It is difficult to find the words to capture what I feel as the report of the 18-month investigation of sexual abuse by Catholic priests in Pennsylvania is revealed. The number of priests — more than 300 — and the number of children abused — over 1,000 — is staggering.
In the victims’ testimonies, one feels the pain and the shame even these many years later. The magnitude of the violation is hard to imagine when the victim sees the abuser as a representative of God.
The abuse is horrific. I felt I wanted to bring the victims to prayer and chose the contemplative practice of Tonglen so beautifully taught by Pema Chodron. Engaging in this practice, I tried to breathe in the feeling of their pain. I experienced the heaviness of a boulder pressed against my chest; darkness all around; tightness of my body; cornered with no escape. Then I imagined gifts I sensed they needed. I breathed out the image of a mother cradling her infant child with unconditional love; a field full of wildflowers creating a safe space for them to play; and a gentle healing embrace of Divine Mystery. Breathe in the pain. Breathe out the gifts.
As I reflected on all this, something else kept trying to emerge within me and wouldn’t leave me. At first, it was anger over the abuse of power in the church. Power when exercised through the lens of a hierarchical system classifies people according to relative importance. Those deemed more important often dominate those considered lesser, requiring them to do things they would not choose to do.
Those dominated know they will be punished or suffer serious consequences if they don’t comply. For too many centuries, the complement to such a worldview has been the belief that men hold the power and women are largely excluded from it and are to be submissive to men. Both of these are operative in the Catholic Church.
Then my anger deepened as I thought about how these assumptions about the inferiority of women have been dangerously coupled within the official church in terms of its teaching about sexuality.
The primary purpose of sexual intercourse always understood within marriage was to insure the continuation of the species and male lineage. The woman was to submit to her husband’s sexual demands without question. This integration of conscious and unconscious assumptions, values, beliefs and behaviors created an untenable position for many Catholics, and especially women.
Given the insights of contemporary psychology, theology, science and spirituality, many women refuse to be seen as inferior to men or submissive to male power. They understand the beauty of one’s sexuality and know they are equally as capable as men for making decisions and acting as moral agents, especially when it comes to decisions relating to their sexuality. These women understand the power of being in relationship and acting within a community, especially when making critical decisions.
At first, these thoughts seemed so tangled, and yet as I read once again about the abuse of children by priests, I know it is all related. Unhealthy understanding of one’s body, one’s sexuality; power over and male superiority; and the belief that women are less than men are all interlocked.
And so I asked myself how can I embrace all of this in a contemplative way. Surprisingly, the whole hierarchy of pope, cardinal, bishop, monsignor, priest, deacon … appeared in my mind. I felt it was a challenge but also an invitation.
I recognized that although certain policies and procedures have been put in place to prevent such horrific abuse from happening again, that doesn’t necessarily transform the worldview or the consciousness that permits and allows such behavior. That only comes with grace and prayer.

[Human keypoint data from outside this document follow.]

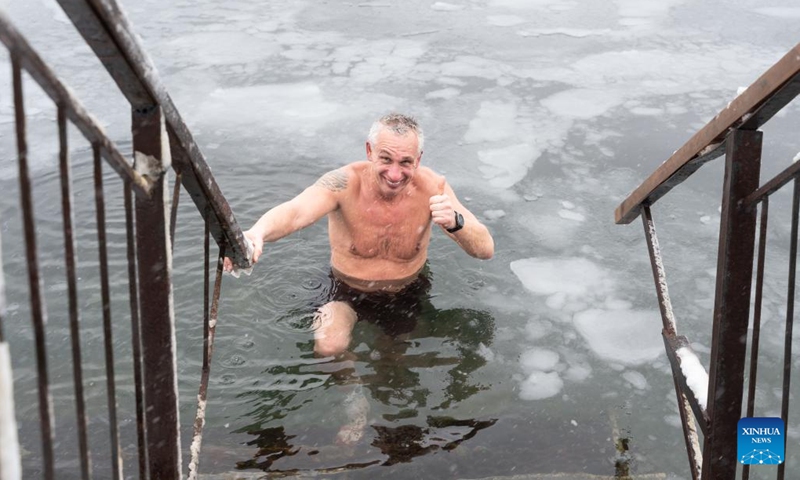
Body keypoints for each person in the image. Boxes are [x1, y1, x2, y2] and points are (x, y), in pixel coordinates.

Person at [224, 113, 494, 358]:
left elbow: (485, 249)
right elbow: (296, 211)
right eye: (386, 159)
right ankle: (352, 395)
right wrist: (257, 233)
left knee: (392, 361)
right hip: (343, 288)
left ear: (418, 159)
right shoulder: (343, 183)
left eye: (406, 162)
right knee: (329, 347)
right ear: (369, 151)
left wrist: (456, 223)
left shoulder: (434, 189)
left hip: (406, 291)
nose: (395, 173)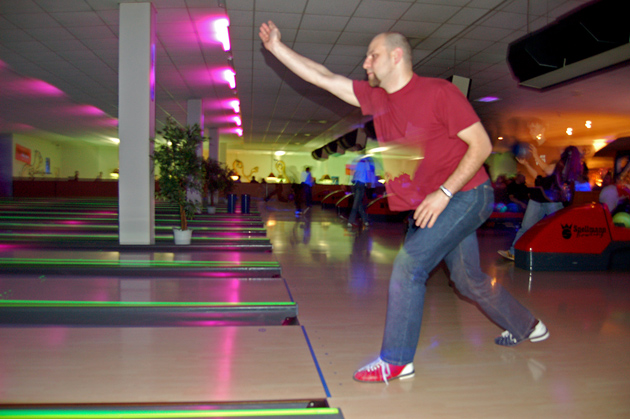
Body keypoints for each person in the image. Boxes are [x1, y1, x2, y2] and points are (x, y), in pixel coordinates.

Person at [260, 21, 548, 384]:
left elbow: (482, 145)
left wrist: (442, 194)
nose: (366, 62)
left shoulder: (439, 92)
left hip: (469, 194)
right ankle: (528, 326)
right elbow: (324, 77)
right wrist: (277, 49)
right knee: (468, 279)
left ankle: (396, 360)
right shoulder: (378, 98)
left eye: (373, 55)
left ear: (397, 57)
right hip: (445, 200)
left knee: (408, 267)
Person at [498, 145, 584, 261]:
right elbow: (538, 176)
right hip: (544, 199)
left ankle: (561, 254)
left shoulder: (561, 166)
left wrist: (535, 155)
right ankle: (514, 253)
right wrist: (526, 164)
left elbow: (546, 170)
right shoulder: (565, 169)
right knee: (544, 228)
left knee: (549, 228)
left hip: (546, 200)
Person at [348, 155, 376, 227]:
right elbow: (368, 173)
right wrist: (369, 183)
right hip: (361, 185)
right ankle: (350, 221)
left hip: (356, 184)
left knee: (358, 203)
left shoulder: (358, 163)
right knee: (356, 204)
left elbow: (354, 173)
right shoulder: (366, 163)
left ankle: (365, 221)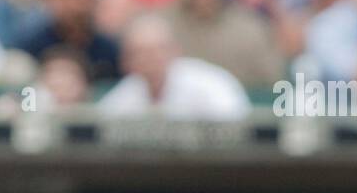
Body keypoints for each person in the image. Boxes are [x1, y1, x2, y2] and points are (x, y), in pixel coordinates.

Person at [98, 13, 250, 120]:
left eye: (157, 50)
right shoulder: (123, 96)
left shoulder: (210, 85)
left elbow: (238, 127)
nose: (149, 60)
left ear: (175, 51)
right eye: (139, 53)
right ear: (126, 61)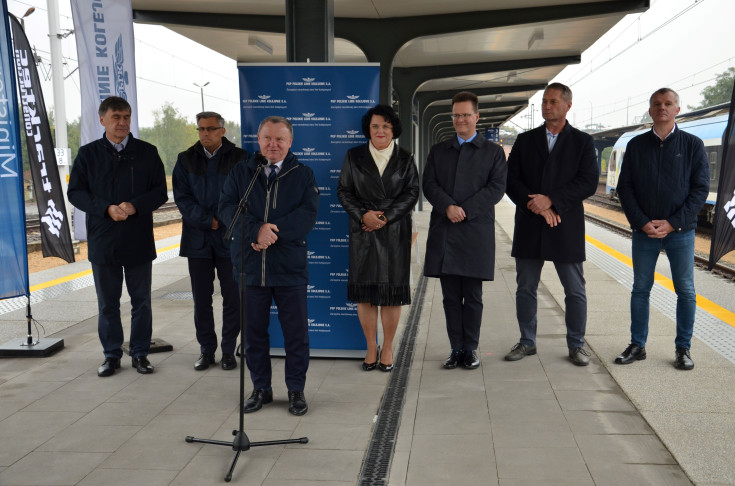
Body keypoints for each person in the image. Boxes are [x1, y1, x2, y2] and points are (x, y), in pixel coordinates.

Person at [219, 116, 319, 415]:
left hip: (289, 269)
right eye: (267, 138)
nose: (272, 144)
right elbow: (227, 208)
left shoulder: (303, 174)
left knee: (296, 333)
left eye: (279, 139)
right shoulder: (242, 172)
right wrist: (255, 231)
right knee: (253, 334)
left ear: (290, 142)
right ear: (258, 140)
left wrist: (270, 232)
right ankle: (260, 387)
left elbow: (307, 216)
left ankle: (296, 390)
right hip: (250, 267)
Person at [67, 96, 168, 377]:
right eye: (116, 117)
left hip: (137, 239)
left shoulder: (147, 152)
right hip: (103, 240)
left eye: (126, 117)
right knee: (107, 304)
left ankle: (139, 354)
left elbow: (160, 190)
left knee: (142, 302)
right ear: (102, 120)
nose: (122, 123)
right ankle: (111, 355)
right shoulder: (88, 154)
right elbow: (75, 192)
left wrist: (135, 205)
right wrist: (105, 209)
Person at [504, 82, 599, 367]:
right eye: (545, 101)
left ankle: (577, 345)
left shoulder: (582, 142)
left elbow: (588, 182)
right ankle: (527, 341)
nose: (547, 106)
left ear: (568, 105)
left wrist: (552, 201)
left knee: (575, 290)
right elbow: (512, 180)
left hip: (565, 224)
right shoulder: (525, 140)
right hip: (531, 223)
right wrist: (536, 205)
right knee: (525, 287)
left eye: (553, 101)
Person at [614, 87, 709, 371]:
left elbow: (700, 189)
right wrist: (642, 222)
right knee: (641, 288)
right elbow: (625, 188)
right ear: (650, 109)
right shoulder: (636, 145)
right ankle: (637, 345)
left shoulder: (693, 145)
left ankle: (683, 348)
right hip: (644, 232)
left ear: (677, 109)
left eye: (668, 103)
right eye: (657, 104)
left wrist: (673, 222)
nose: (662, 108)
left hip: (681, 232)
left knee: (686, 290)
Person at [423, 91, 507, 370]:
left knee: (472, 297)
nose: (460, 119)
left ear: (477, 117)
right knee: (449, 298)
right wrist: (448, 206)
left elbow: (496, 188)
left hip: (475, 233)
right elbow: (430, 184)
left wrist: (466, 210)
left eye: (466, 114)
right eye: (456, 115)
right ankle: (455, 348)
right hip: (446, 231)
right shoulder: (439, 151)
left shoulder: (493, 153)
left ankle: (470, 349)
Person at [337, 105, 419, 372]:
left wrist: (384, 218)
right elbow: (344, 191)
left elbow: (411, 193)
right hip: (363, 232)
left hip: (394, 231)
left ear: (393, 129)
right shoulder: (353, 156)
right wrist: (364, 215)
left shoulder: (406, 157)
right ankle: (371, 346)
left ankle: (388, 347)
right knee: (366, 294)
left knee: (392, 294)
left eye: (385, 126)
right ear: (368, 129)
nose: (380, 131)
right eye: (375, 126)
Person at [173, 111, 248, 371]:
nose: (205, 133)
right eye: (201, 129)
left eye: (210, 129)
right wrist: (207, 220)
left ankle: (229, 350)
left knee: (233, 298)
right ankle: (207, 350)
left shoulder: (240, 158)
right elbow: (182, 199)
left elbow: (246, 196)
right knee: (201, 299)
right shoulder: (186, 159)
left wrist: (224, 220)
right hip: (198, 240)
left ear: (222, 131)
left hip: (231, 239)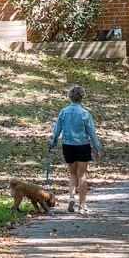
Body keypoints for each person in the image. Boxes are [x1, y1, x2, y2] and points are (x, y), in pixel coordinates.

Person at [48, 84, 101, 213]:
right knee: (82, 175)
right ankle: (82, 204)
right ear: (82, 97)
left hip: (68, 146)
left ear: (70, 96)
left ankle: (71, 197)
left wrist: (53, 142)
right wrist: (97, 147)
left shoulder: (63, 112)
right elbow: (91, 132)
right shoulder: (85, 113)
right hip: (82, 146)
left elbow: (57, 130)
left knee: (72, 174)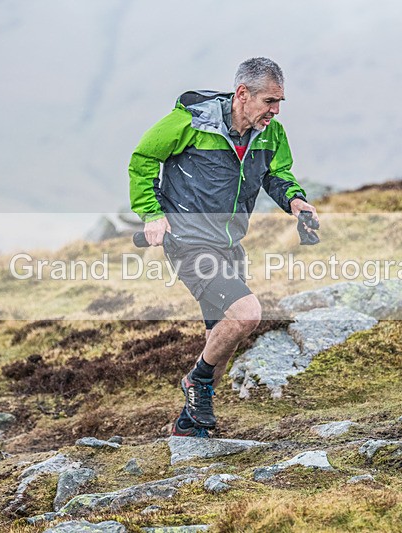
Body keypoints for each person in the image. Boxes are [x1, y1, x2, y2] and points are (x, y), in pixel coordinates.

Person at [129, 57, 318, 437]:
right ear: (242, 94)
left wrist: (296, 201)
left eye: (280, 102)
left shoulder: (270, 134)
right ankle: (195, 382)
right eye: (269, 101)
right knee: (246, 314)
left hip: (230, 243)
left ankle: (189, 424)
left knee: (222, 334)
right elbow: (143, 159)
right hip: (188, 242)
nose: (276, 110)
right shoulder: (189, 122)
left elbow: (277, 174)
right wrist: (152, 214)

I decided to bring the whole hierarchical male clergy as a collective to my Tonglen practice.
At first, it was difficult seeing them as victims. But then I saw them as victims of a different order.
I pictured the male clerics and tried to breathe in the pain that such a worldview inflicts on its victims. I felt the tight constriction of my throat; the weight of centuries pressing down; stomach cramps fighting inner fears; darkness enveloping me.
I then tried to imagine what gifts were needed. I breathed out the images of chains falling away that have bound this worldview to them; Pentecost fire opening minds and hearts to see in new ways; a humility that invites a profound prostration asking forgiveness and signaling transformation; and a courage to let go of all the privileged trappings. Breathe in the pain. Breathe out the gifts.
I sense I will do this practice more than once. I believe that by doing this practice and sending gifts of transformation to the clerical members of our church, something will be transformed in them and in me as well.
I believe the clerical church is in search of its soul. I also recall something that is always said: The church is human. Perhaps this scandal will help us to claim our humanity as the church, the people of God, inviting us all to reimagine how to live into our future.
[Nancy Sylvester is founder and director of the Institute for Communal Contemplation and Dialogue. She served in leadership of her own religious community, the Sister Servants of the Immaculate Heart of Mary, Monroe, Michigan, as well as in the presidency of the Leadership Conference of Women Religious. Prior to that, she was national coordinator of Network, the Catholic social justice lobby.]